If you're cooking steak and onions, you may be interested in knowing which cheaper cuts of meat offer the best value for this meal.
The best cuts come from the parts of the animal that have received regular exercise, like the legs. This is because they have developed good flavour and texture, and the amount of fat therein is minimum.
My favourite cuts include: beef chuck, blade steaks, top rump or round, lamb shoulder, and the end of neck chops.
You have to be careful with the above cuts, though: they can be tough because they are "main muscles". To make them tender, you can beat them with a tenderizer hammer, or soak them for a few hours in a marinade. The best marinades contain lemon juice, or vinegar, wine, natural yoghurt or pulped pawpaw.
The tenderness of your meat also depends upon whether your butcher "hangs" his/her own meat or not. Nowadays, though, most butchers do not bother any more, as most of their meat comes already cut from big distributors. Yet, there are a few butchers around the world, who still practice the ancient art of butchery themselves... but you end up paying for the difference in quality.
I hope you enjoy this steak and onions recipe.
1/2 kg (1 lb) top round steak
2 tsp olive oil
2 Tbsp crushed garlick
1 white onion, sliced
1 green capsicum (bell pepper)
1 red capsicum
This is what you do:
Slice the steak inot thin strips. Try to follow the lines made by the butcher's tenderizing machine.

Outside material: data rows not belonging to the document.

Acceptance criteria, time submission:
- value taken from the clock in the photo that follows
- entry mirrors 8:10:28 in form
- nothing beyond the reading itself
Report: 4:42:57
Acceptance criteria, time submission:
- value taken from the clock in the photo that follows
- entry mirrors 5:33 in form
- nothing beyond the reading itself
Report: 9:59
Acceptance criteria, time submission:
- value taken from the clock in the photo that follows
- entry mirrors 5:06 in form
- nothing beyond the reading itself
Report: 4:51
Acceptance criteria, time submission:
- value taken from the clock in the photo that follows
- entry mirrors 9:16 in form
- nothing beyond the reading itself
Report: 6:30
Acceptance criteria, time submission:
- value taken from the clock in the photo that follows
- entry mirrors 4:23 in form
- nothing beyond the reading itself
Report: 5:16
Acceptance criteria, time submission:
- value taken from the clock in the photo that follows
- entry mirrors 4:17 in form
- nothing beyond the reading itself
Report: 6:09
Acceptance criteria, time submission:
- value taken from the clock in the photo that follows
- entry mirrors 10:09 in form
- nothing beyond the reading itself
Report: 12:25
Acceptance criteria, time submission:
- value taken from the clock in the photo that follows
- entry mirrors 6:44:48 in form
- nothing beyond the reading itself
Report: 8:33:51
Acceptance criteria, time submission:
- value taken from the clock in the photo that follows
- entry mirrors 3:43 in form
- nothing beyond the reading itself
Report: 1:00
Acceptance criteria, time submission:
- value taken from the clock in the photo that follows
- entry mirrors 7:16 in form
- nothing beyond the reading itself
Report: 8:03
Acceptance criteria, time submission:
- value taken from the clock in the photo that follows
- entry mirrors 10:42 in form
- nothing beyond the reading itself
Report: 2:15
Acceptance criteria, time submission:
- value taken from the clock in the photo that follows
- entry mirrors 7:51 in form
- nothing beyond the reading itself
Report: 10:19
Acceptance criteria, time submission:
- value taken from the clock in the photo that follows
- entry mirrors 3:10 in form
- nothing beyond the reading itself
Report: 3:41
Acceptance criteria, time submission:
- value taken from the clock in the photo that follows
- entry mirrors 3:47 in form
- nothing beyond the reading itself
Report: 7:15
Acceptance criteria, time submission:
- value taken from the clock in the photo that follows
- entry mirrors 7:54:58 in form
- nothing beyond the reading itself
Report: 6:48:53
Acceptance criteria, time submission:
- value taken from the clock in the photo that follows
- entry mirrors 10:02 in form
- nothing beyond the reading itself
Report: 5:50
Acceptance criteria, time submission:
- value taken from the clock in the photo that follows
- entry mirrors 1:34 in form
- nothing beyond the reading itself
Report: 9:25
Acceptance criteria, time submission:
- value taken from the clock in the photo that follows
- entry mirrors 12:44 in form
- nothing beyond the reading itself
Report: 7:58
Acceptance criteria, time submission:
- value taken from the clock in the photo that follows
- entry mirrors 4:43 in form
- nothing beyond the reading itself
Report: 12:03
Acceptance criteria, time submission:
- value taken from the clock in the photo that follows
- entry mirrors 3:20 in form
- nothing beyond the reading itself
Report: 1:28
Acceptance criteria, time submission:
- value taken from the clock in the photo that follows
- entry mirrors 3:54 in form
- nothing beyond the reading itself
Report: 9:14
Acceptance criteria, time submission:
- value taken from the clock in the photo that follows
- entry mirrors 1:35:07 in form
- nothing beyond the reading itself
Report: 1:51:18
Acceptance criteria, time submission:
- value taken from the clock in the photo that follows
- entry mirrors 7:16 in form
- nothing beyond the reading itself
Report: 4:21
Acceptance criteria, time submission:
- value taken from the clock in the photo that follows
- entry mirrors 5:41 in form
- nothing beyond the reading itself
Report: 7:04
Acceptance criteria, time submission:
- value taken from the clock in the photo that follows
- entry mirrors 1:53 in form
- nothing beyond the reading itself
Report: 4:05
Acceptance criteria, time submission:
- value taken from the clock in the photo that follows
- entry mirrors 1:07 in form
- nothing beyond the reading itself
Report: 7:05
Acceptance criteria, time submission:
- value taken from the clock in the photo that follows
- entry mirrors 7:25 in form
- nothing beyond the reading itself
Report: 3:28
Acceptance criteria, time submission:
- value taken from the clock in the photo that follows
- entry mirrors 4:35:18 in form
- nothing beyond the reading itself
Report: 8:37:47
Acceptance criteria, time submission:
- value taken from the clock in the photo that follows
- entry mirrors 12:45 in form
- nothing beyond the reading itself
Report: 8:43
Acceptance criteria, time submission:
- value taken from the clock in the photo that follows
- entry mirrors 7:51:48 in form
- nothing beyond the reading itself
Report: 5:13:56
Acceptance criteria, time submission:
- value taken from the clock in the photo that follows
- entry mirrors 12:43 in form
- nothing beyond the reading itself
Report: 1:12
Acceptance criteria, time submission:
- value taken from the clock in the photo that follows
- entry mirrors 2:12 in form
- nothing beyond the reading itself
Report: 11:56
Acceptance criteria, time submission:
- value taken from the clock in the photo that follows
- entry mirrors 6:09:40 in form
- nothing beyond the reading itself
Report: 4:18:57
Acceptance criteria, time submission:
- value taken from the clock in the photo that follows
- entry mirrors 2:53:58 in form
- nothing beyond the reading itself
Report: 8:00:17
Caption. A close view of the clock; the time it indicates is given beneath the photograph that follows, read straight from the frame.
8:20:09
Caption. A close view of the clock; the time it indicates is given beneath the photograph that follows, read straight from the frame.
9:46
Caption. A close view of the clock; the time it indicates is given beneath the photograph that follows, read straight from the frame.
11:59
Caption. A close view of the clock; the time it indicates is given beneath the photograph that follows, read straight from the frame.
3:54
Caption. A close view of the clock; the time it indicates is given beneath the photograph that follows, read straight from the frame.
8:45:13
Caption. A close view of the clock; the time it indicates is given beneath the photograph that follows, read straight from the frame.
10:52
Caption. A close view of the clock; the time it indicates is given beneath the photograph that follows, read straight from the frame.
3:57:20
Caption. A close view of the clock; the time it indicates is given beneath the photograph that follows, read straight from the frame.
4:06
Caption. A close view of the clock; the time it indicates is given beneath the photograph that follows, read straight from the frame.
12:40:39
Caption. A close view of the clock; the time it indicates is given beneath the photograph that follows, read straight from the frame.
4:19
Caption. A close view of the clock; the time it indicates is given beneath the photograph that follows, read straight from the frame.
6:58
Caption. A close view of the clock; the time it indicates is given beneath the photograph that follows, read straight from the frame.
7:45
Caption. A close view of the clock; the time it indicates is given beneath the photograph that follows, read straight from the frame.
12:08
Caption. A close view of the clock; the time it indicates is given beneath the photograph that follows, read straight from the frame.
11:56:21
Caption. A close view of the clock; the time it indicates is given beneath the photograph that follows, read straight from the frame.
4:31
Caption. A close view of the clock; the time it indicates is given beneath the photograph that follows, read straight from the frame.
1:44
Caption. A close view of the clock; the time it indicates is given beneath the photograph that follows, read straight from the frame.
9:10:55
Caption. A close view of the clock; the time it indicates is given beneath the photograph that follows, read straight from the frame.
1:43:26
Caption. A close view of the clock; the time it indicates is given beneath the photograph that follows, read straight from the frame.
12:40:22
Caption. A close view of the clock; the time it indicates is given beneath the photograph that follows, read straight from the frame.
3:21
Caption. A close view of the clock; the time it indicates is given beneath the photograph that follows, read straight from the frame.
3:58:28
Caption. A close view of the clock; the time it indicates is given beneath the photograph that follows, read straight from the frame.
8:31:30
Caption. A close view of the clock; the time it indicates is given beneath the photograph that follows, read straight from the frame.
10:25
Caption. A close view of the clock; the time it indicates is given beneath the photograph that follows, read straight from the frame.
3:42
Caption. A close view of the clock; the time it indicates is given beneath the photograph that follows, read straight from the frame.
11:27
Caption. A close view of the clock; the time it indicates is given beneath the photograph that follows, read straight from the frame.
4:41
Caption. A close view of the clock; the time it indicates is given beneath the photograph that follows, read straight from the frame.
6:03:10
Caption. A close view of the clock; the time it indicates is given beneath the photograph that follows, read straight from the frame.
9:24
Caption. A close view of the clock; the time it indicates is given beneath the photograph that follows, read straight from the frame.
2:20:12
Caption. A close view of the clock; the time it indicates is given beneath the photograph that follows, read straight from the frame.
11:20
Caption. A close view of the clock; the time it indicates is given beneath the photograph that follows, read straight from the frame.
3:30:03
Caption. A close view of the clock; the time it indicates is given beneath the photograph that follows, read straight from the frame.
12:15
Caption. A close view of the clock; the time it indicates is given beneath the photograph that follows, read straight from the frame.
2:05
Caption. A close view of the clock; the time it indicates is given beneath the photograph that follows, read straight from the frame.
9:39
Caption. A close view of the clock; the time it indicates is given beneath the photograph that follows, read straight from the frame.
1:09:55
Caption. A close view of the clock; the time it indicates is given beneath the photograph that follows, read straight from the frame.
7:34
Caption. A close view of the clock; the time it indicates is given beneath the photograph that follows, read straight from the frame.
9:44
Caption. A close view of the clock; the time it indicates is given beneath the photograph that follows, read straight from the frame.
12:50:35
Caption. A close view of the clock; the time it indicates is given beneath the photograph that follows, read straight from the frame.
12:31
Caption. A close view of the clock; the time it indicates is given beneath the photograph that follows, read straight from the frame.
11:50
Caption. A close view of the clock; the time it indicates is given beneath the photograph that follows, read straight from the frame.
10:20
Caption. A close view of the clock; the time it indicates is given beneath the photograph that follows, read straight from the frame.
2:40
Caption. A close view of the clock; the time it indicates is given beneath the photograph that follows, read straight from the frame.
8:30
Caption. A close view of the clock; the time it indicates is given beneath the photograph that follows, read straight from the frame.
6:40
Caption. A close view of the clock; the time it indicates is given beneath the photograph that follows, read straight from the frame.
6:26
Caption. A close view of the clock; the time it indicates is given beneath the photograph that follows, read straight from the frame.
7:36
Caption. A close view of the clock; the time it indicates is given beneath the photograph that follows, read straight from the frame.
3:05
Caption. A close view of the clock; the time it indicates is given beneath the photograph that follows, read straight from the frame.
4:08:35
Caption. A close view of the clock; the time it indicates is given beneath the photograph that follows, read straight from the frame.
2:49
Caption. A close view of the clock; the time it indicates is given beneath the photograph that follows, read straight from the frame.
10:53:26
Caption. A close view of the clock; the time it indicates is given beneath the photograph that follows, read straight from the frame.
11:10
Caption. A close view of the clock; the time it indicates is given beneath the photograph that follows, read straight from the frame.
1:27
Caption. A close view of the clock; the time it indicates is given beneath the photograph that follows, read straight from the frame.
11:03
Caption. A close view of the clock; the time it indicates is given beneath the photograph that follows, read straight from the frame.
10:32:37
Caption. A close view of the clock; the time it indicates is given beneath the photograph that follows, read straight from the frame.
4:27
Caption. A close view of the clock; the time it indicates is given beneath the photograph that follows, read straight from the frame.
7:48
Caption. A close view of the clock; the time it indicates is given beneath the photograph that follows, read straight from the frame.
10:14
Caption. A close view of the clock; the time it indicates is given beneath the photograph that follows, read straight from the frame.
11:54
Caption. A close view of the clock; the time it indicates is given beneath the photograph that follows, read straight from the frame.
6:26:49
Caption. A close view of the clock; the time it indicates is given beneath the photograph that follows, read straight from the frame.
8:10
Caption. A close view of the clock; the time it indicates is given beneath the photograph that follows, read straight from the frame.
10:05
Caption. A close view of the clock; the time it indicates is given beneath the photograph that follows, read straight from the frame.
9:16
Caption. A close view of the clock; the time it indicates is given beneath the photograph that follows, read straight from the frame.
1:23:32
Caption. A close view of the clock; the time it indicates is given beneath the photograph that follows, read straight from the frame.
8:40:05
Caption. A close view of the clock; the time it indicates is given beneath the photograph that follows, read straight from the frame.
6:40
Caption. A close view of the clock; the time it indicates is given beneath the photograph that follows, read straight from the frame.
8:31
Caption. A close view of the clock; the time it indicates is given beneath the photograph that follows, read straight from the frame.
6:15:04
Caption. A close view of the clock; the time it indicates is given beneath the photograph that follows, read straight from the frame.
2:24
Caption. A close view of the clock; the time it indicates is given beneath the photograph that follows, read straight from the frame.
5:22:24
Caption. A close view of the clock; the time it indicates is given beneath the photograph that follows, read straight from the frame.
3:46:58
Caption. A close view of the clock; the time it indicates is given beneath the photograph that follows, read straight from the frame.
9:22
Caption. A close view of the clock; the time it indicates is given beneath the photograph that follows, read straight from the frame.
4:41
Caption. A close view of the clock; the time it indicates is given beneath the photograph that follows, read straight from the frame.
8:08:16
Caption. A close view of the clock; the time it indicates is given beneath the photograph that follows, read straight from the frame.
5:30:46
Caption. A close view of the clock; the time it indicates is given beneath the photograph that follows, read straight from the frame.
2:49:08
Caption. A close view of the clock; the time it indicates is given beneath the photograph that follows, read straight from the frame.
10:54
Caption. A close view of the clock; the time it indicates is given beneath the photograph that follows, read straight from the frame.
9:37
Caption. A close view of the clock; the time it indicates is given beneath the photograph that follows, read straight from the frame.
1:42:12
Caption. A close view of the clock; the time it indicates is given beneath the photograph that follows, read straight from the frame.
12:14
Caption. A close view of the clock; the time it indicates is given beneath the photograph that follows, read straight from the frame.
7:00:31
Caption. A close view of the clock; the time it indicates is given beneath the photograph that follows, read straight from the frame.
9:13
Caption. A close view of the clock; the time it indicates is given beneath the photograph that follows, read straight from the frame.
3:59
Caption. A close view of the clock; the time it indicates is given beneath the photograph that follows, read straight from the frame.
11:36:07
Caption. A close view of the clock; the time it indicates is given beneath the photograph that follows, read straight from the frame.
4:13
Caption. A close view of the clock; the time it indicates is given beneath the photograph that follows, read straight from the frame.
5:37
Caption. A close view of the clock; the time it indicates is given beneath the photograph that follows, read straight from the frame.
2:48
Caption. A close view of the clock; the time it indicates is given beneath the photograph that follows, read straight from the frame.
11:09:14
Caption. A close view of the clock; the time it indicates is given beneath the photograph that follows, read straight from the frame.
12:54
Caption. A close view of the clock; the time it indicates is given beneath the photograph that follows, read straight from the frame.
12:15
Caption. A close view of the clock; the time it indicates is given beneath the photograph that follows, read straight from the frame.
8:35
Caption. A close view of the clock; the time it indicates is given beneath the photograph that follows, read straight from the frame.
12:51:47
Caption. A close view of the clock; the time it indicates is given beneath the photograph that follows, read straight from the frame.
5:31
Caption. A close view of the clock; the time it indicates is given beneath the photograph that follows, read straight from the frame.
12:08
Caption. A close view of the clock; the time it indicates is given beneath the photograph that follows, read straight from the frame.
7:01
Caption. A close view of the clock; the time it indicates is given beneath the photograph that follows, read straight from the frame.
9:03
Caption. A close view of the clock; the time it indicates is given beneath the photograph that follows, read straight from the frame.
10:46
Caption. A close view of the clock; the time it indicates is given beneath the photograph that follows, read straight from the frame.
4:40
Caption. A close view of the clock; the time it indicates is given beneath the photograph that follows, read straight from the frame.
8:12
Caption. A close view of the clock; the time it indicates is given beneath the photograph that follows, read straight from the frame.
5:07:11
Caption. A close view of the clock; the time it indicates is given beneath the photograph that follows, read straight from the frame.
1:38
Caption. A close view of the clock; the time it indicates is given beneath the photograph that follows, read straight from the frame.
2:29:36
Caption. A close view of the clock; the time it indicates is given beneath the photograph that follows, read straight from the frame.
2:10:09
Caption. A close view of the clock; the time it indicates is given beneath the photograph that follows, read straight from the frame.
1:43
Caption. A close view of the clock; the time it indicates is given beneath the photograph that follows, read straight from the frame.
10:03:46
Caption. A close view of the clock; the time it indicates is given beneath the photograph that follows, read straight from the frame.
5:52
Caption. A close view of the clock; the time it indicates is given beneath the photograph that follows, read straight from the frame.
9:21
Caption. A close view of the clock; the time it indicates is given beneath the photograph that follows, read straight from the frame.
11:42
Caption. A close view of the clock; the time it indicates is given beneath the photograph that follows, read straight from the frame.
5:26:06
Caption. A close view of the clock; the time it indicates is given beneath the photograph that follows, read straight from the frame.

Heat olive oil in a nonstick pan. Then add the steak and garlic and brown for about 2 minutes.
Add the onion, and cook till soft (2 to 3 minutes). Serve immediately.
You can have this delicious steak and onions with a nice low fat salad, and a cup of steamed rice, or a nice portion of accordion potatoes. And you could even go for a nice low fat dessert recipe after that. Talk about affordability! This steak and onions dish is only 3 points worth!